■ **Exercise description**
Please give the data again in full, precisely as it is written.

■ **Exercise data**

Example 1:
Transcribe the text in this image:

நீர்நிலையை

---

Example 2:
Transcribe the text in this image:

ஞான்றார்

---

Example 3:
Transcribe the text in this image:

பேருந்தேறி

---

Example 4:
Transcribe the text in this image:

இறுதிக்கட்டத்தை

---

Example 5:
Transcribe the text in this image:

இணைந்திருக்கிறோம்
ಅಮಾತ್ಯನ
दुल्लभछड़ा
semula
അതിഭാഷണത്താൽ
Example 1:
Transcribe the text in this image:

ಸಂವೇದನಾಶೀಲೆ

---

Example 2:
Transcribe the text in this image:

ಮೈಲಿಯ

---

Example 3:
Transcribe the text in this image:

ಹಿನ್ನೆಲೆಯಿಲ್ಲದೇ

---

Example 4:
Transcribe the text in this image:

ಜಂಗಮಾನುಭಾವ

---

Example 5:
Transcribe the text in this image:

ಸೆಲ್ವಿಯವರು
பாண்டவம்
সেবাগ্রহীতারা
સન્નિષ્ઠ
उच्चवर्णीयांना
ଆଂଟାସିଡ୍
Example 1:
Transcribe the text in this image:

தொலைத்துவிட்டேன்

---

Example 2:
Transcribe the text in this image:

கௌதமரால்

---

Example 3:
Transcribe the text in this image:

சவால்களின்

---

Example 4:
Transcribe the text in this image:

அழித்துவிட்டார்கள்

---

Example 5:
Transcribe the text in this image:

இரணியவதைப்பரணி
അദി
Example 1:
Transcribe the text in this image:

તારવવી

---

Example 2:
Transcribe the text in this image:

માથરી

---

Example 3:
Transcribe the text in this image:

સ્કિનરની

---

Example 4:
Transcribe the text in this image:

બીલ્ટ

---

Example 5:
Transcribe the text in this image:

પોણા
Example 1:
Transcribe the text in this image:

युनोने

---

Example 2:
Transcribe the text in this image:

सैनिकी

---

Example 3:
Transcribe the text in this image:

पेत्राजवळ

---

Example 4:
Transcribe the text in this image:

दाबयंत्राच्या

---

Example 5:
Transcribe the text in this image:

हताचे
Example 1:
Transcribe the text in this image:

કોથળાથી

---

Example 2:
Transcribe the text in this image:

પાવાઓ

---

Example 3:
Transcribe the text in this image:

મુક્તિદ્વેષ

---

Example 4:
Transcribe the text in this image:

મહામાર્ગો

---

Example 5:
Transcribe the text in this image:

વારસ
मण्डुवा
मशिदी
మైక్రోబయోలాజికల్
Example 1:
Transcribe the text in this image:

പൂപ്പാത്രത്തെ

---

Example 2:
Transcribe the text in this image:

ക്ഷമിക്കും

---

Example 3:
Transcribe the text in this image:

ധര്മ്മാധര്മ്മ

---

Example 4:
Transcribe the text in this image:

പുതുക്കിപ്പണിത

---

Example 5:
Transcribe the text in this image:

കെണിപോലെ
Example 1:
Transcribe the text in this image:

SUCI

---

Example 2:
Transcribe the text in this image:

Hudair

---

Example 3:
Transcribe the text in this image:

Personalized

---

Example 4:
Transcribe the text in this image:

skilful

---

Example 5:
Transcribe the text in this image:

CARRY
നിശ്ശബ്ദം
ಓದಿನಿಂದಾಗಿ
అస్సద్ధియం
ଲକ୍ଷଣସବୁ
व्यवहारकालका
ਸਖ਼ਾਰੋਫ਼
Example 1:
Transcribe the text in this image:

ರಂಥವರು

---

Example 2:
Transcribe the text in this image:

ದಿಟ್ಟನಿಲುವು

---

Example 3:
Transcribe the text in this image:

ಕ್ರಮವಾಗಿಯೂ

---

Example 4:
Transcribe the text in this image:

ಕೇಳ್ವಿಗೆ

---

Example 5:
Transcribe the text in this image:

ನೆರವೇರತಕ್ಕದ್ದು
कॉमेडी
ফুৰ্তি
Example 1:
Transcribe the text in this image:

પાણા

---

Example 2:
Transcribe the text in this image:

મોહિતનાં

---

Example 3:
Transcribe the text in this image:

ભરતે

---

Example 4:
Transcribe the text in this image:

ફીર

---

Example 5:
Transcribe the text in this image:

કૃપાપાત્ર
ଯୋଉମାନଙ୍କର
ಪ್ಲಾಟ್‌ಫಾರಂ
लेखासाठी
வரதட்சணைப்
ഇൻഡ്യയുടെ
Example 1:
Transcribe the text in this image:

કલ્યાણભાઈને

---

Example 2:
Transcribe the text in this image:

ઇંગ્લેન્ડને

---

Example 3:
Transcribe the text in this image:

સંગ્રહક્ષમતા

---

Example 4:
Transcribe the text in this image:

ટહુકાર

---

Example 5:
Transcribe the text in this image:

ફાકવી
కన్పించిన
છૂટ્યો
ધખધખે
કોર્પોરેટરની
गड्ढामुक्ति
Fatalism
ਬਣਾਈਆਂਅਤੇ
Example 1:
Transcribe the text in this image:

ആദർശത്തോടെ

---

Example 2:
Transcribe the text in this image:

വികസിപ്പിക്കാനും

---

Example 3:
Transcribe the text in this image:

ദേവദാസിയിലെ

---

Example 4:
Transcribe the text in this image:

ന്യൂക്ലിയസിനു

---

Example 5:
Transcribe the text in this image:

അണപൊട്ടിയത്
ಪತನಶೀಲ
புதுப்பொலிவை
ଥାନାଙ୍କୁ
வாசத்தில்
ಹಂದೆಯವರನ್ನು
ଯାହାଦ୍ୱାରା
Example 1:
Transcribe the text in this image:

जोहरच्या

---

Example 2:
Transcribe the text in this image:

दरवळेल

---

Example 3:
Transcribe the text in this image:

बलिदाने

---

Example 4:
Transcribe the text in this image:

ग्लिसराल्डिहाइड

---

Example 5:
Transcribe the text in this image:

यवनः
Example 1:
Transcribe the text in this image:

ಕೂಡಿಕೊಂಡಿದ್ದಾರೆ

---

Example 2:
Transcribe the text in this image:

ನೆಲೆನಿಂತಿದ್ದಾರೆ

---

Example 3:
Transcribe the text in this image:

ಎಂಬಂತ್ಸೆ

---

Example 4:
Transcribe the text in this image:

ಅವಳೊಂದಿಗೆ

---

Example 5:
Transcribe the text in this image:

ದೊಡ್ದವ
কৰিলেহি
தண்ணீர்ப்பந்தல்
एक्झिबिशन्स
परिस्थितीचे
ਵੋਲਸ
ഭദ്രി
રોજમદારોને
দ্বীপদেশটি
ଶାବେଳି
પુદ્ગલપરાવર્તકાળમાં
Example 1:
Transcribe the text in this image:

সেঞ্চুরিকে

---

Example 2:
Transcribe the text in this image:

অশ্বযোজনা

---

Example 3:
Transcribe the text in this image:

■ **Exercise result**
Example 1:
Transcribe the text in this image:

நீர்நிலையை

---

Example 2:
Transcribe the text in this image:

ஞான்றார்

---

Example 3:
Transcribe the text in this image:

பேருந்தேறி

---

Example 4:
Transcribe the text in this image:

இறுதிக்கட்டத்தை

---

Example 5:
Transcribe the text in this image:

இணைந்திருக்கிறோம்
ಅಮಾತ್ಯನ
दुल्लभछड़ा
semula
അതിഭാഷണത്താൽ
Example 1:
Transcribe the text in this image:

ಸಂವೇದನಾಶೀಲೆ

---

Example 2:
Transcribe the text in this image:

ಮೈಲಿಯ

---

Example 3:
Transcribe the text in this image:

ಹಿನ್ನೆಲೆಯಿಲ್ಲದೇ

---

Example 4:
Transcribe the text in this image:

ಜಂಗಮಾನುಭಾವ

---

Example 5:
Transcribe the text in this image:

ಸೆಲ್ವಿಯವರು
பாண்டவம்
সেবাগ্রহীতারা
સન્નિષ્ઠ
उच्चवर्णीयांना
ଆଂଟାସିଡ୍
Example 1:
Transcribe the text in this image:

தொலைத்துவிட்டேன்

---

Example 2:
Transcribe the text in this image:

கௌதமரால்

---

Example 3:
Transcribe the text in this image:

சவால்களின்

---

Example 4:
Transcribe the text in this image:

அழித்துவிட்டார்கள்

---

Example 5:
Transcribe the text in this image:

இரணியவதைப்பரணி
അദി
Example 1:
Transcribe the text in this image:

તારવવી

---

Example 2:
Transcribe the text in this image:

માથરી

---

Example 3:
Transcribe the text in this image:

સ્કિનરની

---

Example 4:
Transcribe the text in this image:

બીલ્ટ

---

Example 5:
Transcribe the text in this image:

પોણા
Example 1:
Transcribe the text in this image:

युनोने

---

Example 2:
Transcribe the text in this image:

सैनिकी

---

Example 3:
Transcribe the text in this image:

पेत्राजवळ

---

Example 4:
Transcribe the text in this image:

दाबयंत्राच्या

---

Example 5:
Transcribe the text in this image:

हताचे
Example 1:
Transcribe the text in this image:

કોથળાથી

---

Example 2:
Transcribe the text in this image:

પાવાઓ

---

Example 3:
Transcribe the text in this image:

મુક્તિદ્વેષ

---

Example 4:
Transcribe the text in this image:

મહામાર્ગો

---

Example 5:
Transcribe the text in this image:

વારસ
मण्डुवा
मशिदी
మైక్రోబయోలాజికల్
Example 1:
Transcribe the text in this image:

പൂപ്പാത്രത്തെ

---

Example 2:
Transcribe the text in this image:

ക്ഷമിക്കും

---

Example 3:
Transcribe the text in this image:

ധര്മ്മാധര്മ്മ

---

Example 4:
Transcribe the text in this image:

പുതുക്കിപ്പണിത

---

Example 5:
Transcribe the text in this image:

കെണിപോലെ
Example 1:
Transcribe the text in this image:

SUCI

---

Example 2:
Transcribe the text in this image:

Hudair

---

Example 3:
Transcribe the text in this image:

Personalized

---

Example 4:
Transcribe the text in this image:

skilful

---

Example 5:
Transcribe the text in this image:

CARRY
നിശ്ശബ്ദം
ಓದಿನಿಂದಾಗಿ
అస్సద్ధియం
ଲକ୍ଷଣସବୁ
व्यवहारकालका
ਸਖ਼ਾਰੋਫ਼
Example 1:
Transcribe the text in this image:

ರಂಥವರು

---

Example 2:
Transcribe the text in this image:

ದಿಟ್ಟನಿಲುವು

---

Example 3:
Transcribe the text in this image:

ಕ್ರಮವಾಗಿಯೂ

---

Example 4:
Transcribe the text in this image:

ಕೇಳ್ವಿಗೆ

---

Example 5:
Transcribe the text in this image:

ನೆರವೇರತಕ್ಕದ್ದು
कॉमेडी
ফুৰ্তি
Example 1:
Transcribe the text in this image:

પાણા

---

Example 2:
Transcribe the text in this image:

મોહિતનાં

---

Example 3:
Transcribe the text in this image:

ભરતે

---

Example 4:
Transcribe the text in this image:

ફીર

---

Example 5:
Transcribe the text in this image:

કૃપાપાત્ર
ଯୋଉମାନଙ୍କର
ಪ್ಲಾಟ್‌ಫಾರಂ
लेखासाठी
வரதட்சணைப்
ഇൻഡ്യയുടെ
Example 1:
Transcribe the text in this image:

કલ્યાણભાઈને

---

Example 2:
Transcribe the text in this image:

ઇંગ્લેન્ડને

---

Example 3:
Transcribe the text in this image:

સંગ્રહક્ષમતા

---

Example 4:
Transcribe the text in this image:

ટહુકાર

---

Example 5:
Transcribe the text in this image:

ફાકવી
కన్పించిన
છૂટ્યો
ધખધખે
કોર્પોરેટરની
गड्ढामुक्ति
Fatalism
ਬਣਾਈਆਂਅਤੇ
Example 1:
Transcribe the text in this image:

ആദർശത്തോടെ

---

Example 2:
Transcribe the text in this image:

വികസിപ്പിക്കാനും

---

Example 3:
Transcribe the text in this image:

ദേവദാസിയിലെ

---

Example 4:
Transcribe the text in this image:

ന്യൂക്ലിയസിനു

---

Example 5:
Transcribe the text in this image:

അണപൊട്ടിയത്
ಪತನಶೀಲ
புதுப்பொலிவை
ଥାନାଙ୍କୁ
வாசத்தில்
ಹಂದೆಯವರನ್ನು
ଯାହାଦ୍ୱାରା
Example 1:
Transcribe the text in this image:

जोहरच्या

---

Example 2:
Transcribe the text in this image:

दरवळेल

---

Example 3:
Transcribe the text in this image:

बलिदाने

---

Example 4:
Transcribe the text in this image:

ग्लिसराल्डिहाइड

---

Example 5:
Transcribe the text in this image:

यवनः
Example 1:
Transcribe the text in this image:

ಕೂಡಿಕೊಂಡಿದ್ದಾರೆ

---

Example 2:
Transcribe the text in this image:

ನೆಲೆನಿಂತಿದ್ದಾರೆ

---

Example 3:
Transcribe the text in this image:

ಎಂಬಂತ್ಸೆ

---

Example 4:
Transcribe the text in this image:

ಅವಳೊಂದಿಗೆ

---

Example 5:
Transcribe the text in this image:

ದೊಡ್ದವ
কৰিলেহি
தண்ணீர்ப்பந்தல்
एक्झिबिशन्स
परिस्थितीचे
ਵੋਲਸ
ഭദ്രി
રોજમદારોને
দ্বীপদেশটি
ଶାବେଳି
પુદ્ગલપરાવર્તકાળમાં
Example 1:
Transcribe the text in this image:

সেঞ্চুরিকে

---

Example 2:
Transcribe the text in this image:

অশ্বযোজনা

---

Example 3:
Transcribe the text in this image:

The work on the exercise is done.